* [Activity]: From the records below, please print only the lines from the one containing "Disinfectants - Hand Sanitizers - CoronaVirus" through the one containing "49(12): 2627-35.", both included. Skip the pictures.

* [Given data]:

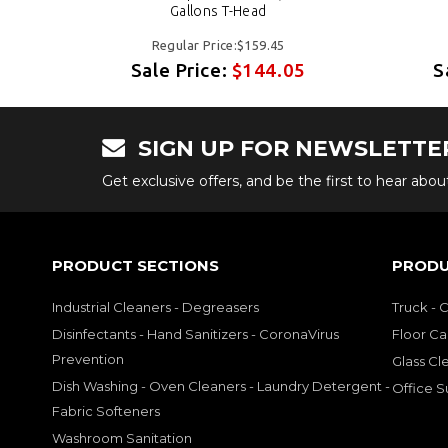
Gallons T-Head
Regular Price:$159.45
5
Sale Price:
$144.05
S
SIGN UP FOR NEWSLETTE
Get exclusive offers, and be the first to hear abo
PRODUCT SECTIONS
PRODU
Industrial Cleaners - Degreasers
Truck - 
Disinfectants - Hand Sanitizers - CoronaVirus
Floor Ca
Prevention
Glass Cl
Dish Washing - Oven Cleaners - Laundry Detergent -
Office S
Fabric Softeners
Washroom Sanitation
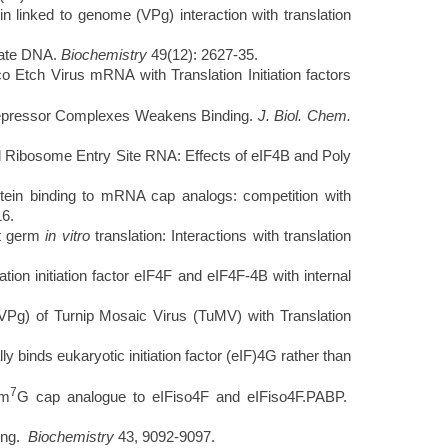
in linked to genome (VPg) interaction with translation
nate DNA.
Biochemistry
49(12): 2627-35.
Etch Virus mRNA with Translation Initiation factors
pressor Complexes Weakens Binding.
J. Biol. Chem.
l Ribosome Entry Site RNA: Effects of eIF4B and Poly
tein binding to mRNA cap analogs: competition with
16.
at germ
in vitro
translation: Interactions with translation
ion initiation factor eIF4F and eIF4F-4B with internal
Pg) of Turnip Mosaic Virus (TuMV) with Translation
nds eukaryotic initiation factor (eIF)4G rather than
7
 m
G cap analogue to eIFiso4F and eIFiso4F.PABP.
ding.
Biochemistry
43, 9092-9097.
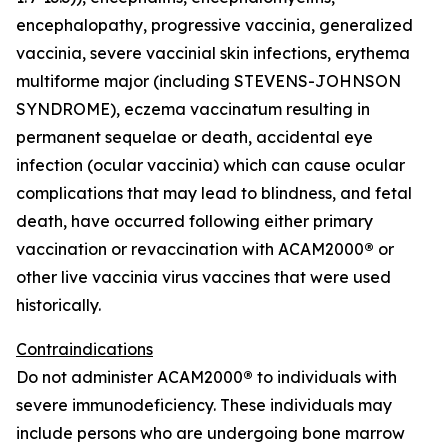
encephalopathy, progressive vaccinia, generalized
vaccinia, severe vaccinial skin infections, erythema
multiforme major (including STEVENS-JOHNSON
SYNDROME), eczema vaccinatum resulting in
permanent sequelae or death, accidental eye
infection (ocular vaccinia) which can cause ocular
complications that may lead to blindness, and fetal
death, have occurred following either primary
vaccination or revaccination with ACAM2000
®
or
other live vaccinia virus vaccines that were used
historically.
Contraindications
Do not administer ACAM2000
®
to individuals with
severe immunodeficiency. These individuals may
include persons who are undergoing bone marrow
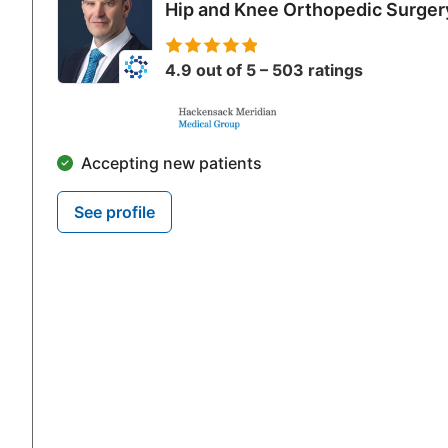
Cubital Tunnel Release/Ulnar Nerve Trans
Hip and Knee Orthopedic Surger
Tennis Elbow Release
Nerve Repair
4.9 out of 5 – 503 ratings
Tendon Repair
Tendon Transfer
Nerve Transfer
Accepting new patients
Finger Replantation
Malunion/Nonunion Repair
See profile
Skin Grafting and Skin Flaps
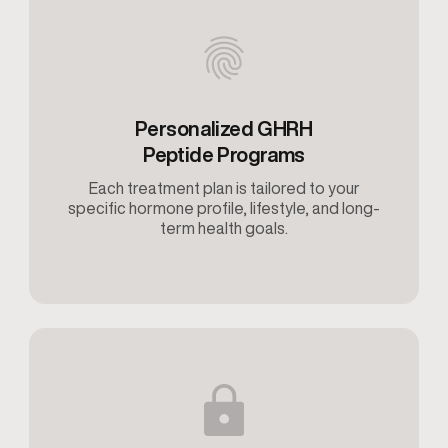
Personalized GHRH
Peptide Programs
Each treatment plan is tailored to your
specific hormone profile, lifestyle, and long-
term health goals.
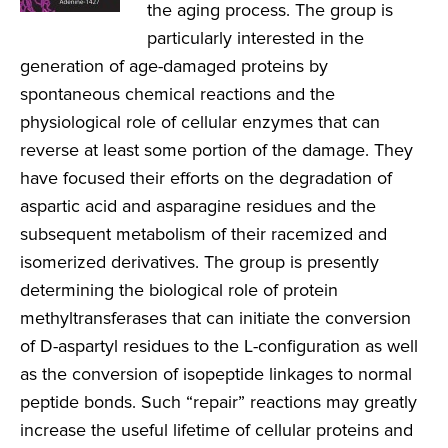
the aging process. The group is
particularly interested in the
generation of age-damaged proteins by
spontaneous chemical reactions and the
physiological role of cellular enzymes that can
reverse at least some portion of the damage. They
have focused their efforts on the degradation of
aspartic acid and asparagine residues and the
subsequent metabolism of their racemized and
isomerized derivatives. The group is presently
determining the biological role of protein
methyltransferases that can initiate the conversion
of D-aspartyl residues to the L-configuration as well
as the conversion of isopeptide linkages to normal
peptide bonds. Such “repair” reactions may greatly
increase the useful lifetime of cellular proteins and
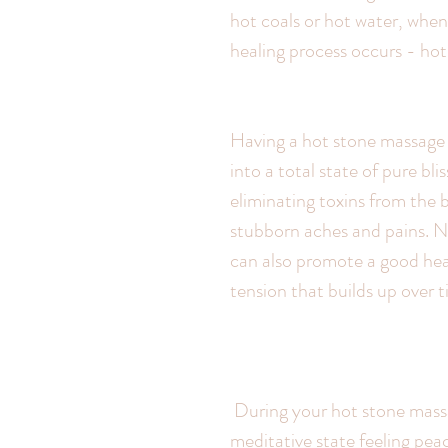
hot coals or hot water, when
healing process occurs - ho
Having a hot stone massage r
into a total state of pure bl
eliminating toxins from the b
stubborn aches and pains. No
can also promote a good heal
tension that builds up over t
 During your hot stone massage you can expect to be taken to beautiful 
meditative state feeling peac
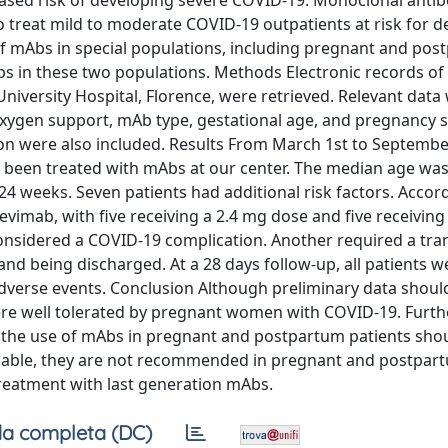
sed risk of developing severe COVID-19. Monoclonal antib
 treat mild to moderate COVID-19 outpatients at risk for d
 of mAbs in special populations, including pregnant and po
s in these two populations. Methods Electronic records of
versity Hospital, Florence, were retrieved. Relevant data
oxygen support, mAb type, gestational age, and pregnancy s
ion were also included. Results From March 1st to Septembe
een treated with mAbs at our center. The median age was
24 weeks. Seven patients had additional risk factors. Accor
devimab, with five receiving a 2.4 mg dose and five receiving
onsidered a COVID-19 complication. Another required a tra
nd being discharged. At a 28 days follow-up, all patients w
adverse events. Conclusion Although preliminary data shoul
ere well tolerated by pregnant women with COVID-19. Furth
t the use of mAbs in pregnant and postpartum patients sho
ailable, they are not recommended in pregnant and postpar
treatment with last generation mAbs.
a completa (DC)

* [Written response]:
Disinfectants - Hand Sanitizers - CoronaVirus
Floor Ca
Prevention
Glass Cl
Dish Washing - Oven Cleaners - Laundry Detergent -
Office S
Fabric Softeners
Washroom Sanitation
in linked to genome (VPg) interaction with translation
nate DNA.
Biochemistry
49(12): 2627-35.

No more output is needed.